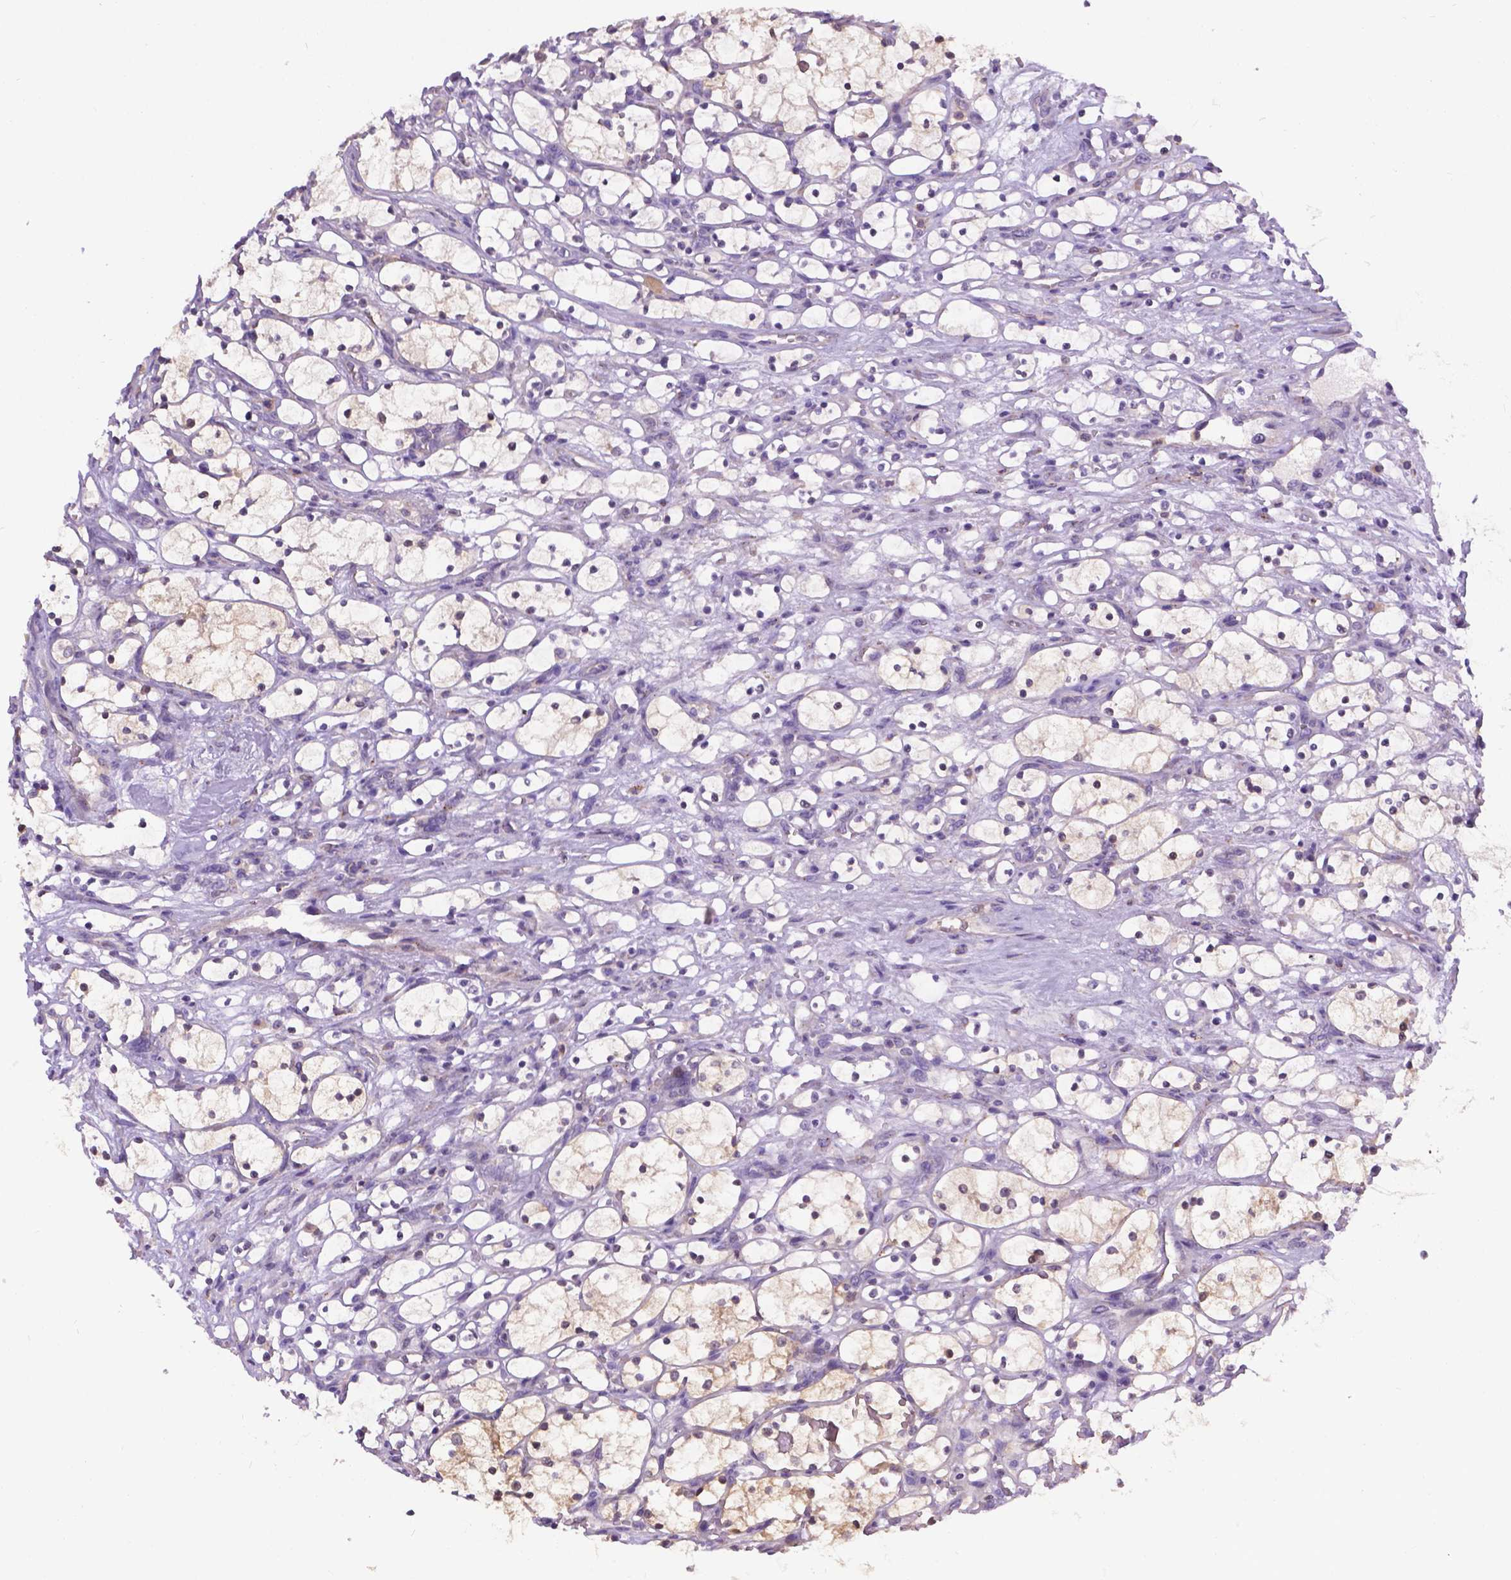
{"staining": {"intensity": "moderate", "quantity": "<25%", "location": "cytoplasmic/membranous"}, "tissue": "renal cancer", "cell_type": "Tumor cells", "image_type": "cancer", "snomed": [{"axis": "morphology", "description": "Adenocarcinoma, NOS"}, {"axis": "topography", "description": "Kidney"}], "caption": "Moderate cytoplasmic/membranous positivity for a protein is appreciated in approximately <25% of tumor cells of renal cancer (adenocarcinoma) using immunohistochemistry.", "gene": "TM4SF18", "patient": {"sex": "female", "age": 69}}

==

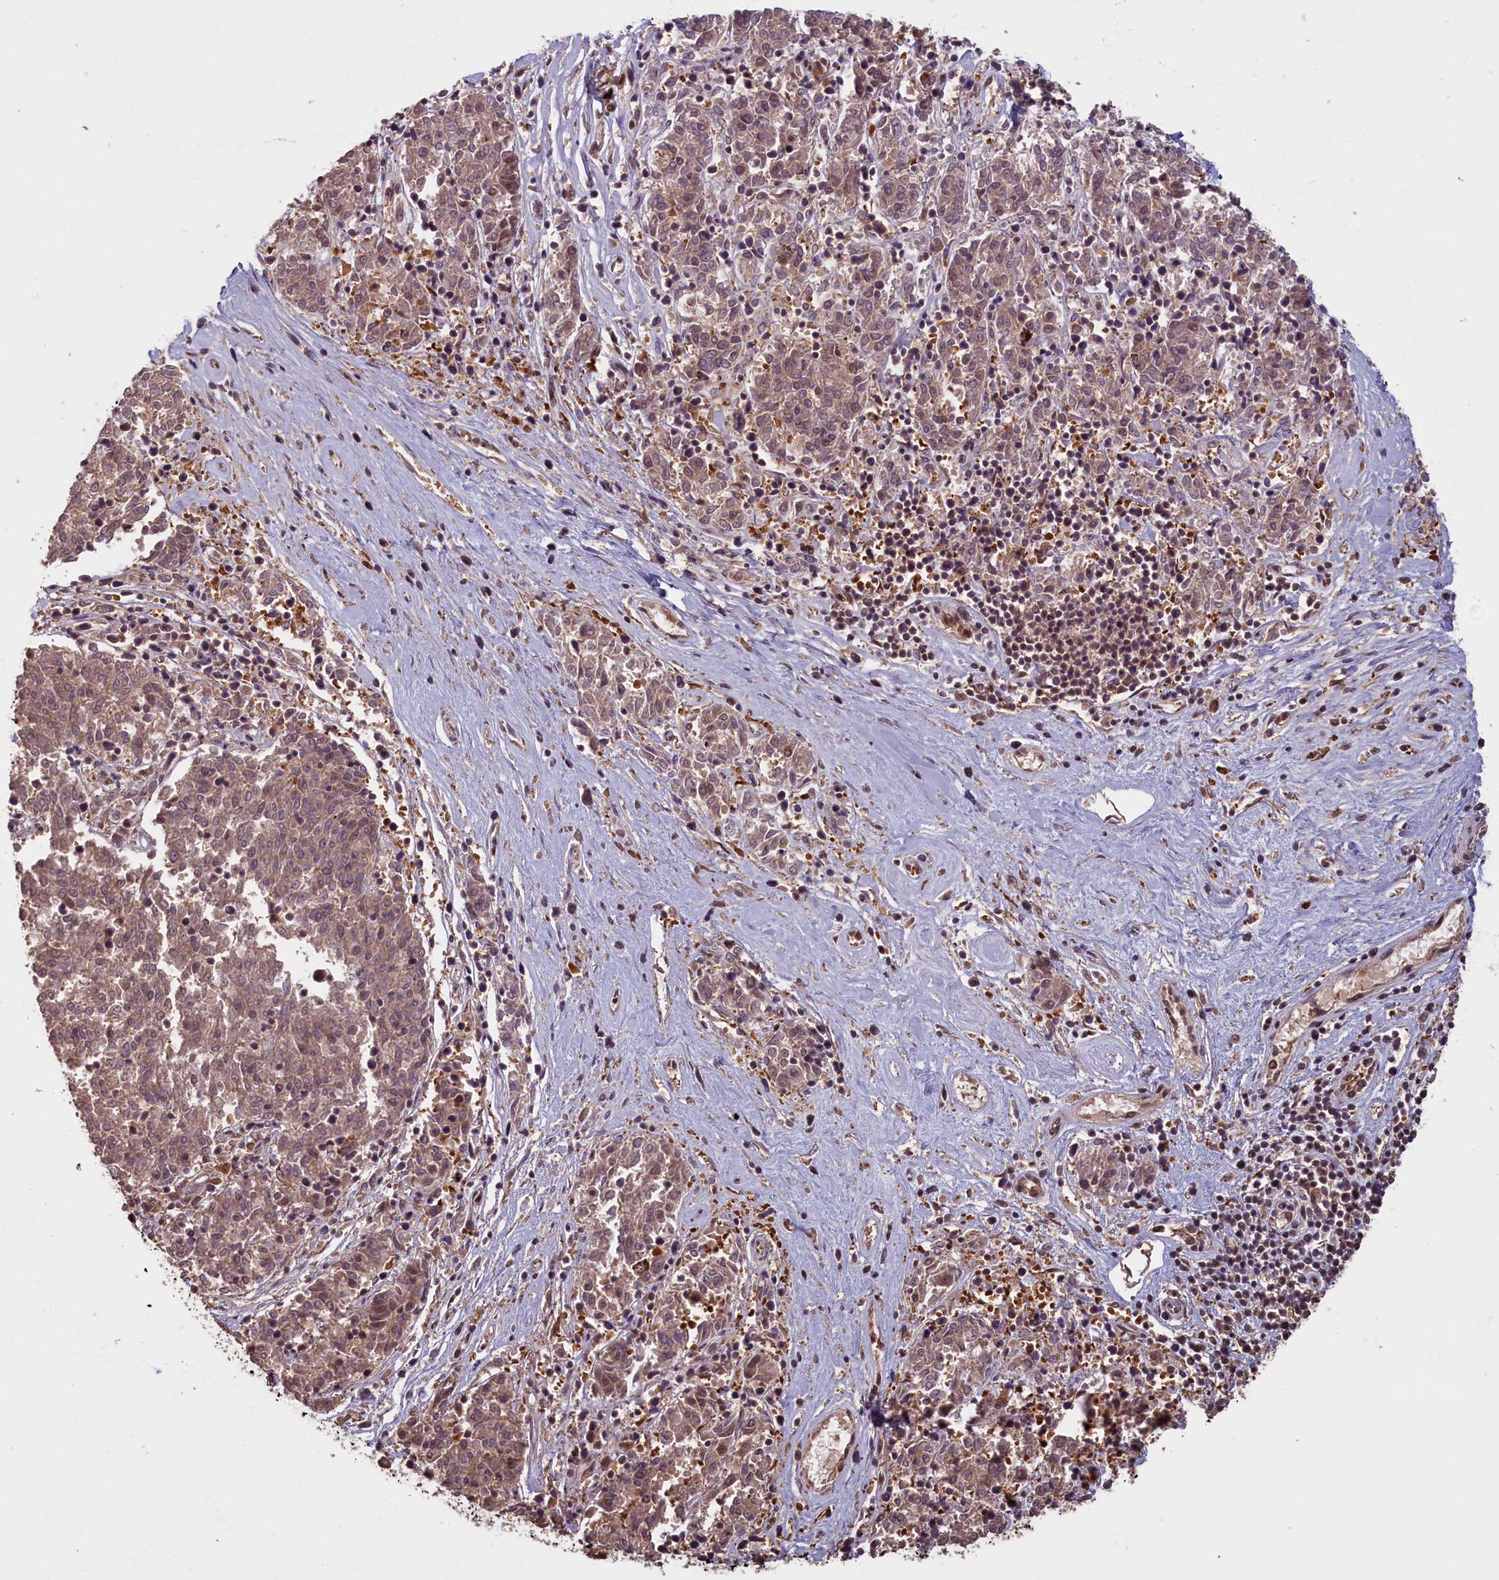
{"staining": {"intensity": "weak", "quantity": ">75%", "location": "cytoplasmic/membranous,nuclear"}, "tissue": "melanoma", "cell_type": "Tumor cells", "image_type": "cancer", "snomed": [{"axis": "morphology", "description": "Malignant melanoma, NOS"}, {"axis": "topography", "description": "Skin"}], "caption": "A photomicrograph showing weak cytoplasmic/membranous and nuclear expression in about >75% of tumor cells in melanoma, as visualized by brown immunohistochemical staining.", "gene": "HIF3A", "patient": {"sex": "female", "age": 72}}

---

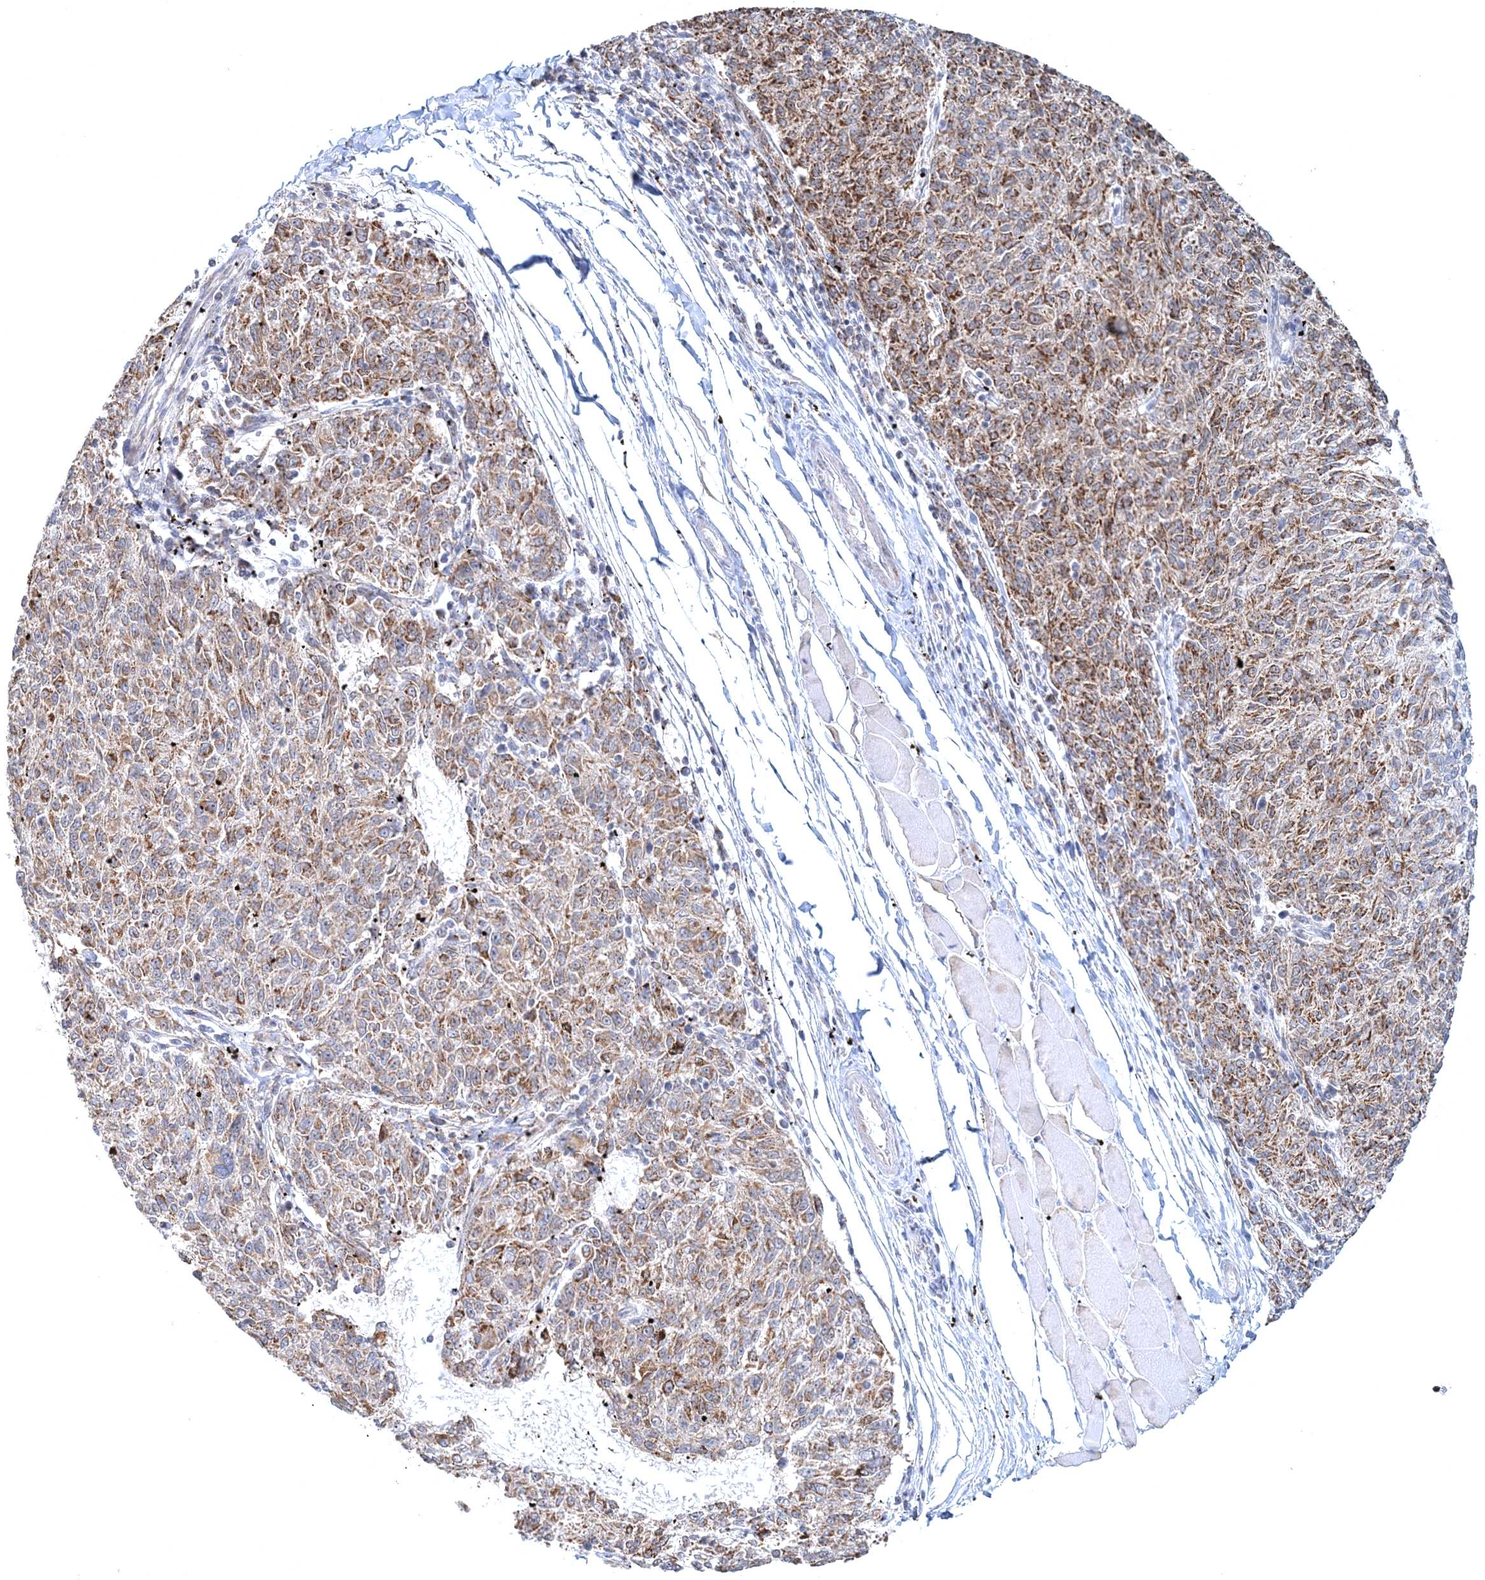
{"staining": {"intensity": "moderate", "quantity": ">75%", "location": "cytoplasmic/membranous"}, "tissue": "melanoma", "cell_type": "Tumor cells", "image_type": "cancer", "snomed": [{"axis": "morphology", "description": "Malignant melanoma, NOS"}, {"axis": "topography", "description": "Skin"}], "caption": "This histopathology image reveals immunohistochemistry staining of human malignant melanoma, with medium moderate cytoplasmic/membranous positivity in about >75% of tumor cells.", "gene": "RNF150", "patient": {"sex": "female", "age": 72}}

What is expected:
Copy out every line in the listing where the word "moderate" appears.

Your response:
{"staining": {"intensity": "moderate", "quantity": "<25%", "location": "cytoplasmic/membranous"}, "tissue": "renal cancer", "cell_type": "Tumor cells", "image_type": "cancer", "snomed": [{"axis": "morphology", "description": "Adenocarcinoma, NOS"}, {"axis": "topography", "description": "Kidney"}], "caption": "Moderate cytoplasmic/membranous positivity for a protein is appreciated in approximately <25% of tumor cells of renal cancer (adenocarcinoma) using immunohistochemistry.", "gene": "TM4SF18", "patient": {"sex": "female", "age": 69}}
{"staining": {"intensity": "moderate", "quantity": ">75%", "location": "cytoplasmic/membranous"}, "tissue": "melanoma", "cell_type": "Tumor cells", "image_type": "cancer", "snomed": [{"axis": "morphology", "description": "Malignant melanoma, NOS"}, {"axis": "topography", "description": "Skin"}], "caption": "This histopathology image reveals immunohistochemistry staining of human malignant melanoma, with medium moderate cytoplasmic/membranous positivity in about >75% of tumor cells.", "gene": "RNF150", "patient": {"sex": "female", "age": 72}}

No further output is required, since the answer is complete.